The fresh cargoes join two US West Coast bulk sales that closed during the previous two weeks, including a deal at $295 per tonne cfr for HMS 1&2 (80:20) and a deal from the same seller comprising a total 32,000 tonnes with the HMS 1&2 (80:20) element of the deal priced at $290 per tonne cfr.
Will the buying bonanza continue?
Market participants were divided over whether the hot streak of buying in Bangladesh could continue though.
“Bangladesh is still looking for cargoes and it has awoken from its slumber,” one South Asian trader said. “In fact, the Bangladesh market might become the benchmark for prices in Asia - you have three mills wanting material and the moment they start fighting, prices will become inflated,” he said.
“I see the market going on a bull run. Eid is over and the market is bumping up. I expect this to go on until December and we may see a correction in January,” he added.
With Turkish mills taking a break from buying, Bangladesh steelmakers are setting the pace in global ferrous scrap bulk markets now.
The premium for Fastmarkets’ price assessment for bulk cargoes of steel scrap, HMS 1&2 (80:20), deep-sea origin, import, cfr Bangladesh over Fastmarkets’ price assessment for steel scrap HMS 1&2 (80:20 mix) US origin, cfr Turkey
was $23.70 per tonne on Thursday. That was the highest since June 5 and the third highest since the Bangladesh price was launched on March 19.
“The Bangladesh market continues to show strong demand and I think sellers are now looking at even higher prices for the next round of offers,” a second South Asian trader said.
“Though China seems to be taking a temporary break from importing billet, concurrently, iron ore [prices are strong] so I expect good demand and high pricing to continue in the near term,” he said.

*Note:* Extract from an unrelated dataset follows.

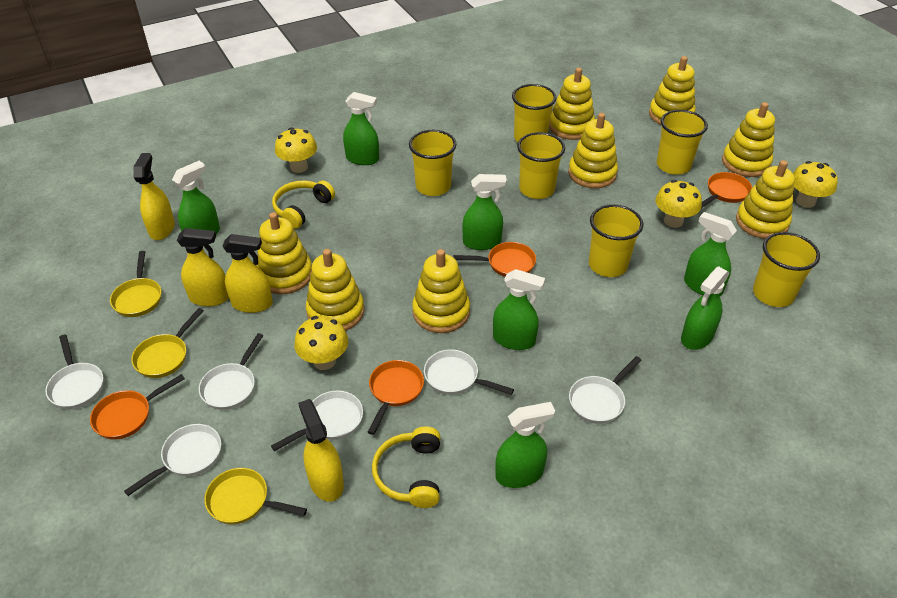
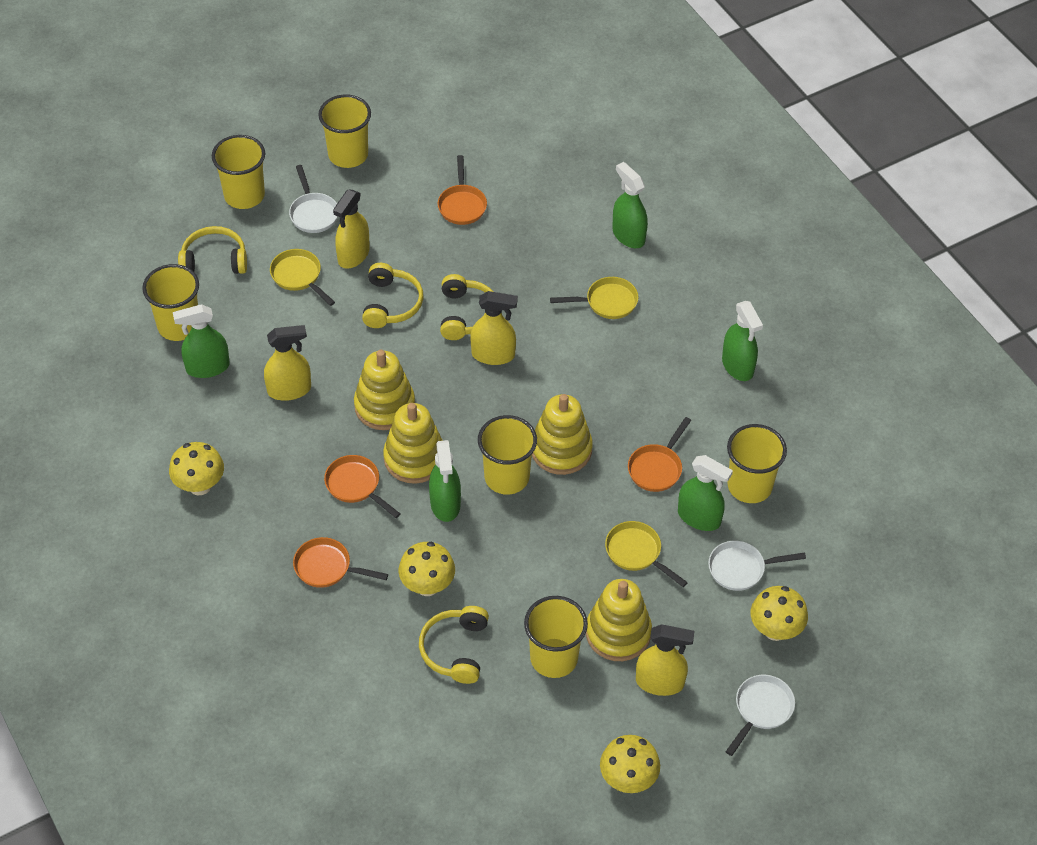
green spray bottle: 7 -> 5
white pan: 6 -> 3
yellow headphones: 2 -> 4
yellow stacking toy: 8 -> 4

Fastmarkets’ daily price index for 62% Fe fines, cfr Qingdao
was $121.38 per tonne on Thursday, down $0.13 per tonne day on day but up sharply from $111.09 per tonne one month back.
Material availability may be a problem and may prevent further bulk sales to Bangladesh at this stage, with the exporter source saying that some suppliers were sold out. Together with the sales to Bangladesh, two bulk sales to Vietnam at $295 per tonne cfr for HMS 1&2 (80:20) were heard in recent weeks.
“Two of the largest US exporters are well sold and there is nothing left for September shipment as it appears. They think there may still be some legs in the Turkish market,” he said.
Scrap supply is also tight out of Australia, with no offers for bulk cargoes and very few containers in the market partly due to the solid local scrap demand and partly due to stricter Covid-19 lockdowns in some areas, Fastmarkets heard.
Victoria state - in south-eastern Australia - re-entered lockdown conditions in early August following a spike in new Covid-19 infections amid a second lockdown.
“One scrap buyer in Victoria said he opened at 8am and closed at 2pm and there was not one delivery in that time,” an Australian trader said.
“A lot of scrap is generated from [demolition] and the Australian government has also blocked construction and other non-essential work in Victoria,” he added.